Advanced analytical techniques including DNA sequencing and mass spectrometry provide deep and wide insights into the profiles of mRNA, protein, and metabolite of microbial cells and microbial communities. We can analyze mixed cultures by considering them as a set of multi-organisms [125, 126]. Nowadays, researchers are attempting to elucidate in vivo microbial behaviors in host plants and animals by applying 7-38 species of bacteria to the system [127-129]. The number of molecules and cells that are tractable is increasing every year. In addition, the development of devices for co-cultivation is also proving helpful, for example, glass slide chambers and compartmented microfluidic devises realizing high-throughput cultivation and imaging with high resolution [53, 130]; 3D printing is also now available to make new micro-cultivation devices mimicking complex spatial structures of natural microbial habitats [131]. Of course, isolation techniques of not-yet-cultured microorganisms from natural microbiota are also quite important to reveal their functions [132]. Recently, high-throughput cultivation approaches, so-called “culturomics” were applied to characterize microbial communities [133].

The emerging reductionistic approaches always update microbial ecology. In this field, bioinformatics act as an indispensable tool to process huge datasets [134]. The integration of biological information and metabolic and thermodynamics flux balance analyses helps promote these researches [40, 135-140]. The biological information should include genome sequence of individuals and cell-cell interactions such as trophic interactions (e.g., cross-feeding and competition), extracellular signaling (e.g., antibiotics, quorum sensing chemicals, and membrane vesicles), and public goods. Mathematical modeling and simulation are crucial to design synthetic ecological experiments [141], as well as to predict the microbial behaviors in microbial ecosystems and to explore ecological theory (Fig. 1) [117, 142]. In the meanwhile, it has been observed that unpredictable chaotic behavior of population dynamics emerges even in simple microbial ecosystems, such as in three-species mixed culture [143]. Chaotic behaviors may be attributed to subtle changes in conditions that are hard to detect and regulate.
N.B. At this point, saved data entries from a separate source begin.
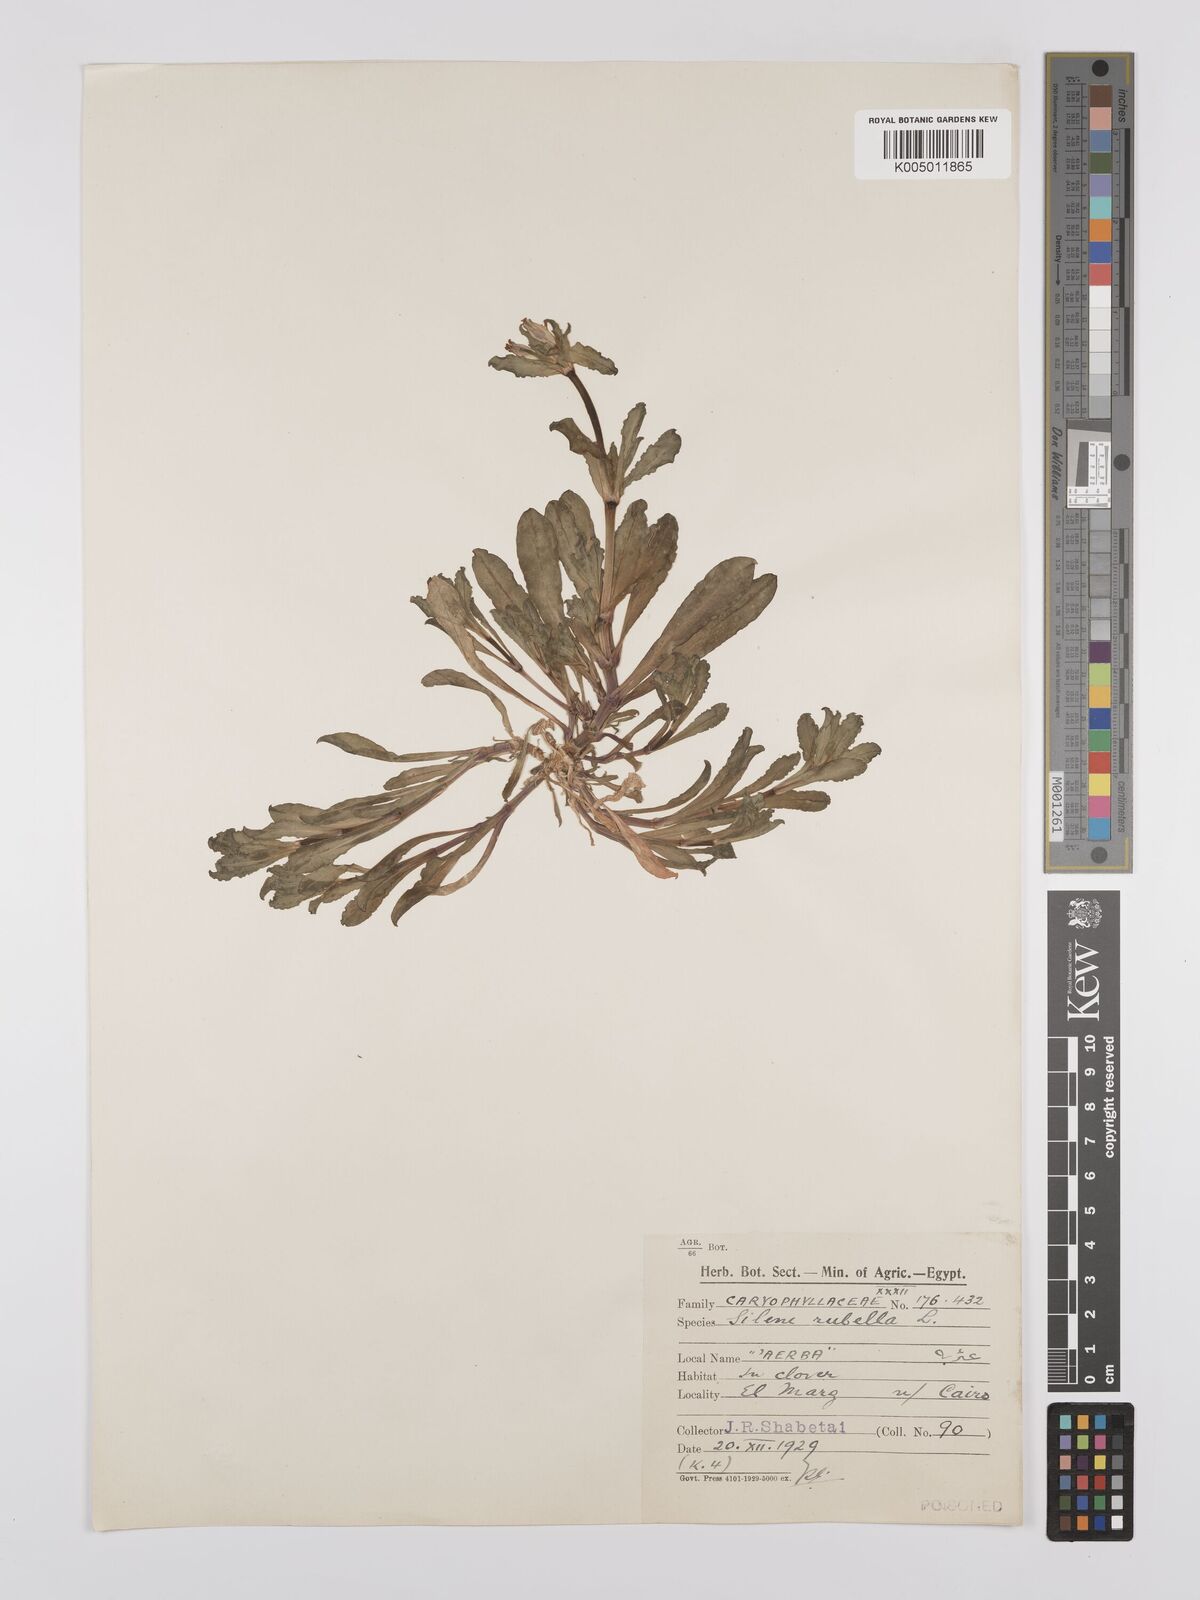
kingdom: Plantae
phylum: Tracheophyta
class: Magnoliopsida
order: Caryophyllales
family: Caryophyllaceae
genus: Silene
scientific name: Silene rubella
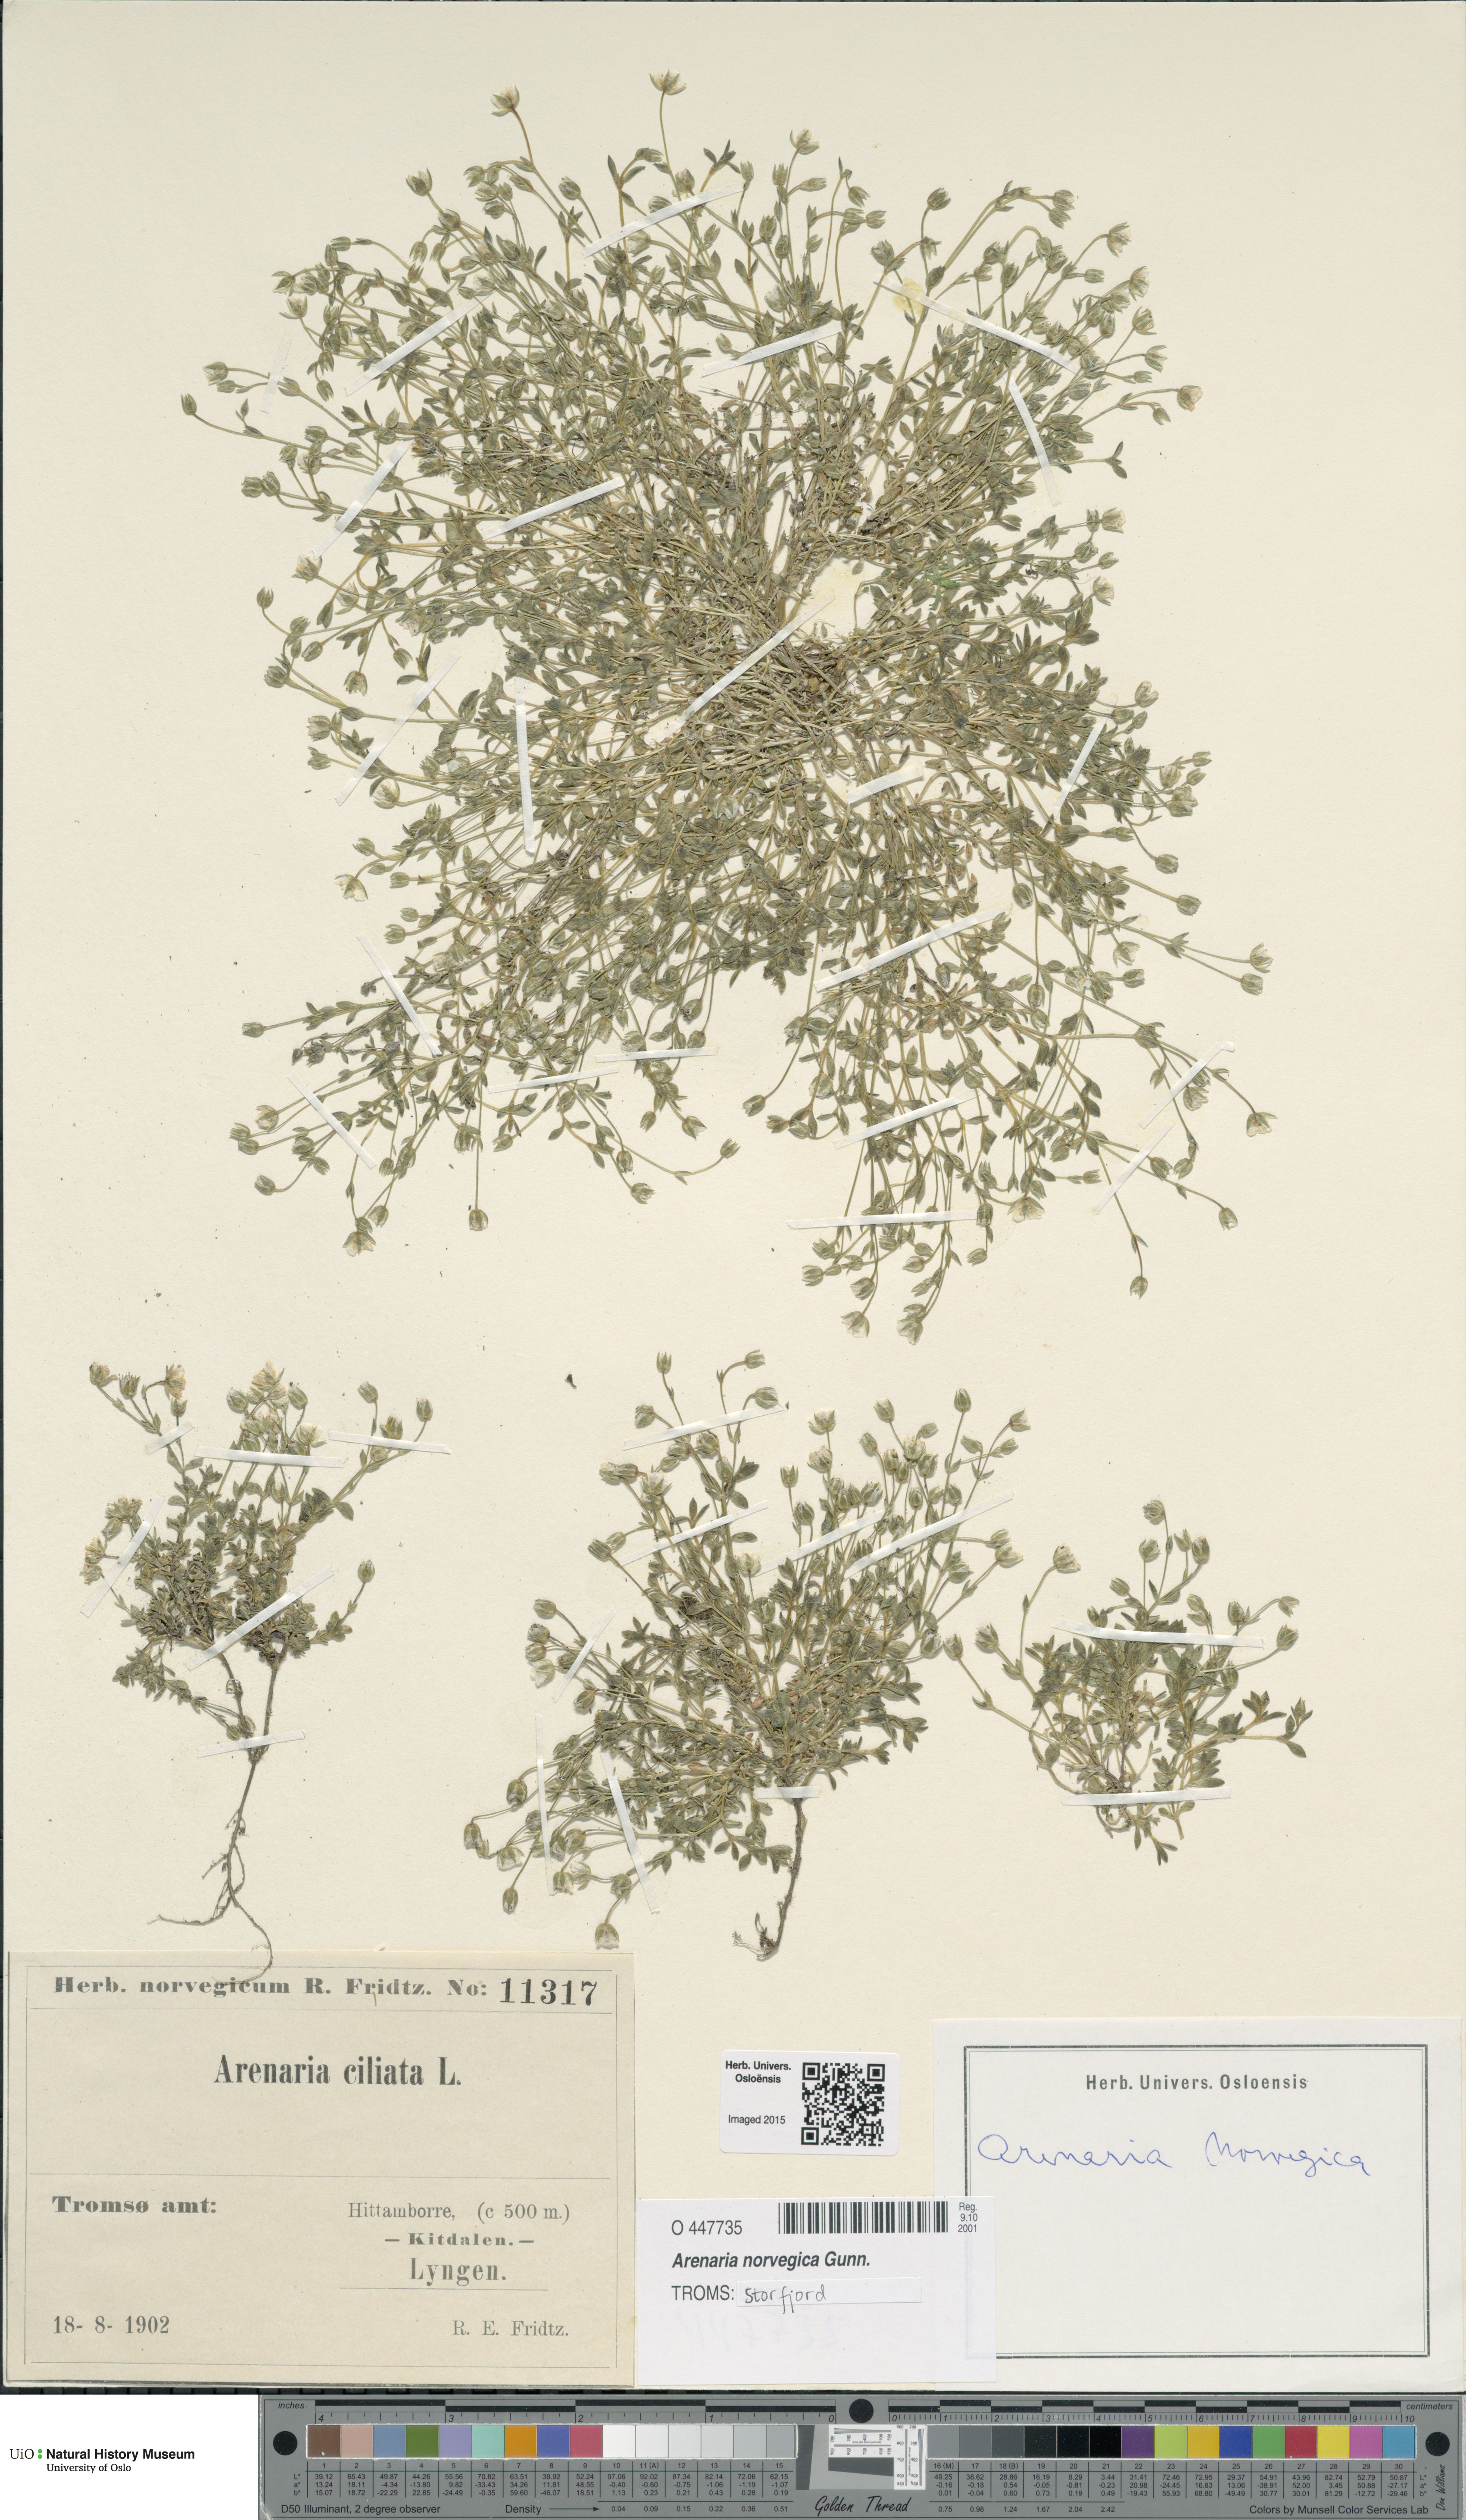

We are currently observing microbial interactions and their assembly on a micro-scale level. We are also aware of microbial mats and granules as semi-microscale microbial world [144]. However, it is actually impossible to define the unit of microbial ecosystems. Recent studies are working on expanding the scale of target ecosystems beyond prokaryotic and micro-eukaryotic worlds, that is, to microecosystems involving protists and viruses [142] and macroecosystems as a part of fauna [145] and flora [146, 147]. Microbial diversity, even in a limited environment seems to be beyond practical calculation, although the genetic diversity can be extrapolated by deep sequencing. Beyond reductionism describing all elements in a system individually, we have to describe the complexity of a system and the dynamics of complexity and its ambiguity. Novel mathematical approaches are required for the next step to overcome the analytical limitations imposed by the integration of systems biology and complex systems science.

CONCLUSION

A variety of ecological theories have long been proposed for macro- and micro-ecosystems. Recent mathematical modeling studies have provided ecological rules and principles (e.g., [84, 148, 149]). If we could obtain the appropriate microbes, synthetic microbial communities are the best tools to test the ecological theory, with the advantages of easy handling and tracking and an appropriate run time. Electricity-driven and photosynthesis-driven artificial microbial communities could provide desirable systems for testing the theory and rules, since the energy supply to the systems is easily regulated by electricity or illumination [150, 151]. Designed microbial communities could be a potential model to experimentally characterize not only ecosystems but also various complex systems such as economy and human society.

Consent for Publication

Not applicable.

CONFLICT OF INTEREST

The authors declare no conflict of interest, financial or otherwise.